日本語を学んでまだ1年強の生徒たちであるから、いくら優秀とはいえ、難しい語彙にはルビをふる必要があるのである。まあ、前半の経済的アプローチの分野は、そもそも日本の高校生向けに作ってあるし、すでに総合科目で講義している語も多いので、ルビは少ないのだけれど、政治的アプローチの分野、さらに文化人類学からのアプローチの分野になると、ルビの数がそれぞれ倍増していく。(笑)自分で読んでいても、最後のほうは完全に学術論文化している。こりゃあ、解説にだいぶ時間を必要としそうである。でも、それでいいと思っている。彼らが日本の文系の大学を目指す以上、避けて通れない高度な日本語の世界であるからだ。
今読んでいる「レヴィナスと愛の現象学」には、もっともっと凄い語彙が出てくる。
レヴィナスのテクストは「完全記号」である。
弟子となることは「命がけの跳躍」。
テクストを「眼光紙背」に読めば…。
テクストに固有の「知の周波数」に同調…。
…さすが人文科学、といいたくなるような語彙ばかりである。私のほうは、もちろん第一義で十分読解できる内容である。(笑)
ところで、今回の補習で伝えたいことは、いろいろあるのだけれど、もし本気で開発経済学を大学でもやってみようと思う生徒がいたら、「統計はウソをつく」と「貧困を救うテクノロジー」を読むことを勧め、私の本音を最後の最後で明かしている。

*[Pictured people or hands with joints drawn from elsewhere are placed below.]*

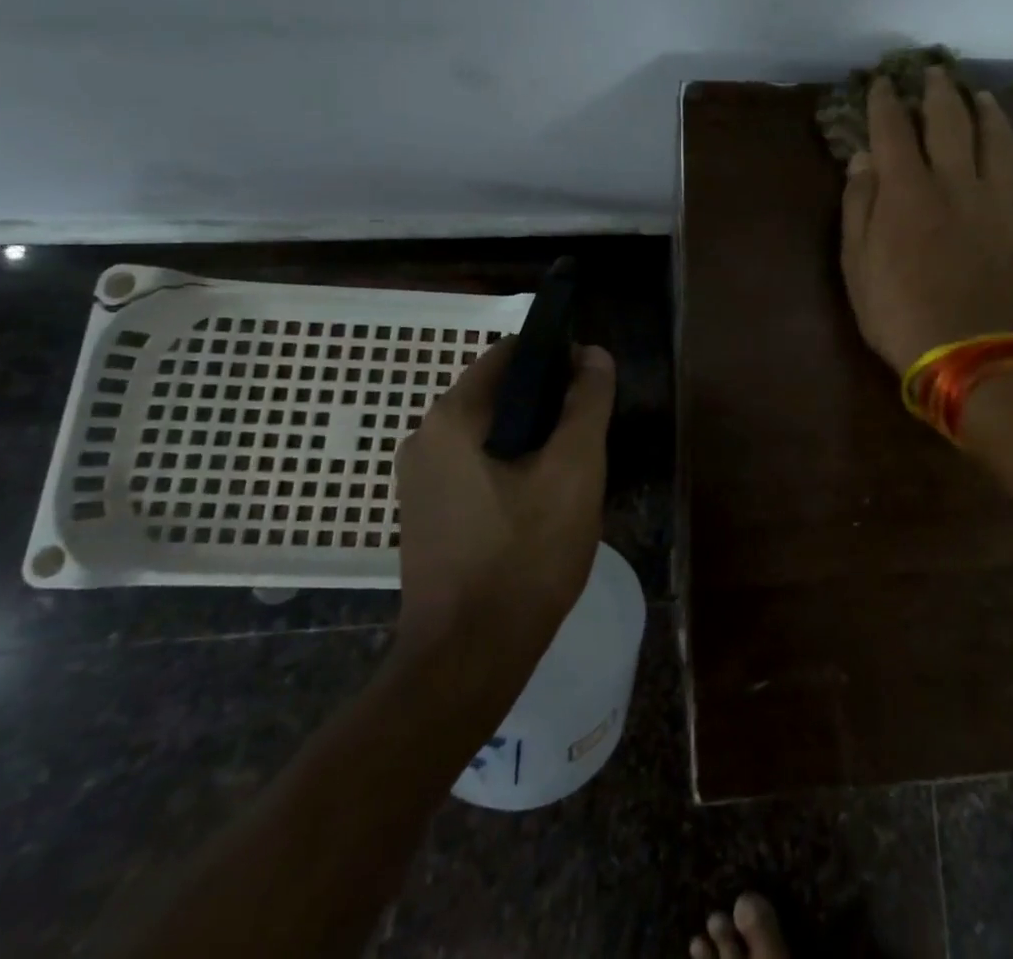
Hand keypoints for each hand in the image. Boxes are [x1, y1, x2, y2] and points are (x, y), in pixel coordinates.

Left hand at [392, 337, 616, 654]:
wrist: (468, 659)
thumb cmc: (525, 556)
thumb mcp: (573, 470)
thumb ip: (587, 403)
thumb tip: (593, 354)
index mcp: (451, 418)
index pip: (509, 354)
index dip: (557, 359)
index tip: (592, 387)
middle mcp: (424, 438)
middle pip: (499, 394)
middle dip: (548, 407)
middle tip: (588, 440)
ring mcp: (419, 480)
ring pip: (490, 434)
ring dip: (532, 441)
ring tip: (571, 476)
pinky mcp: (426, 514)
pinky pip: (476, 467)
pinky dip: (511, 469)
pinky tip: (540, 506)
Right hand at [841, 68, 1012, 373]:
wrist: (968, 352)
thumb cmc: (897, 311)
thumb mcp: (857, 264)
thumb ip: (859, 206)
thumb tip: (862, 159)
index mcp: (907, 191)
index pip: (894, 130)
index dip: (885, 103)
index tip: (881, 83)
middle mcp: (954, 181)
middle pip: (949, 121)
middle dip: (937, 92)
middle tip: (931, 72)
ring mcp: (992, 199)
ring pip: (993, 137)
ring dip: (983, 109)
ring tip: (976, 93)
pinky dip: (1008, 141)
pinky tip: (1004, 137)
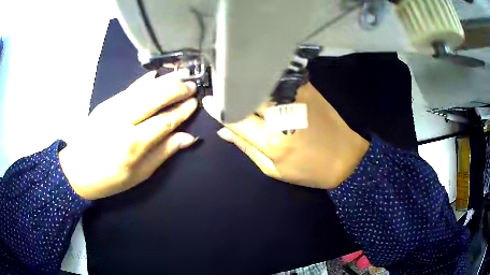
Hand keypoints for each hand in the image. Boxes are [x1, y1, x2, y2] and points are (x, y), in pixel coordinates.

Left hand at [59, 72, 197, 199]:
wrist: (77, 170)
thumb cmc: (110, 178)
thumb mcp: (140, 174)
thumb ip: (163, 153)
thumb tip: (187, 138)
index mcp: (133, 145)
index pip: (164, 121)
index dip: (182, 111)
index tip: (195, 102)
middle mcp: (123, 122)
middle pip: (154, 99)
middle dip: (176, 90)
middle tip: (191, 85)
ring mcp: (112, 109)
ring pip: (143, 89)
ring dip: (164, 80)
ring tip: (180, 74)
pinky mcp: (105, 103)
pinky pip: (129, 89)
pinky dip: (143, 81)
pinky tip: (155, 75)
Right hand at [203, 82, 368, 188]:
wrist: (346, 158)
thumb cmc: (309, 170)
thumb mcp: (274, 170)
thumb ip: (247, 148)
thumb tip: (223, 131)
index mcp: (272, 141)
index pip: (235, 117)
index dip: (219, 108)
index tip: (208, 99)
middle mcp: (282, 116)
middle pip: (246, 94)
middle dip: (230, 88)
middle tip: (219, 83)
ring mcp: (296, 99)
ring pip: (261, 82)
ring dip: (245, 79)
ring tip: (234, 76)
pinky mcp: (307, 89)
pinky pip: (280, 77)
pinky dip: (265, 75)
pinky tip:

「このテキストが立脚している2015年MDGsがSDGsに取って代わるまでの時期の学問的集積を根底から覆すかもしれないからだ。時代は常に変化している。すでにこのテキストは古くなっている、という批判と可能性を著者は否定しない。それこそ教育者の本望である。」
つまり、もう古くなったかもしれない学問的な集積をあえて教えたのだよ、私を乗り越えていってね、ということである。だから、今回のテキストは、バージョンが刷新され、7となっているのである。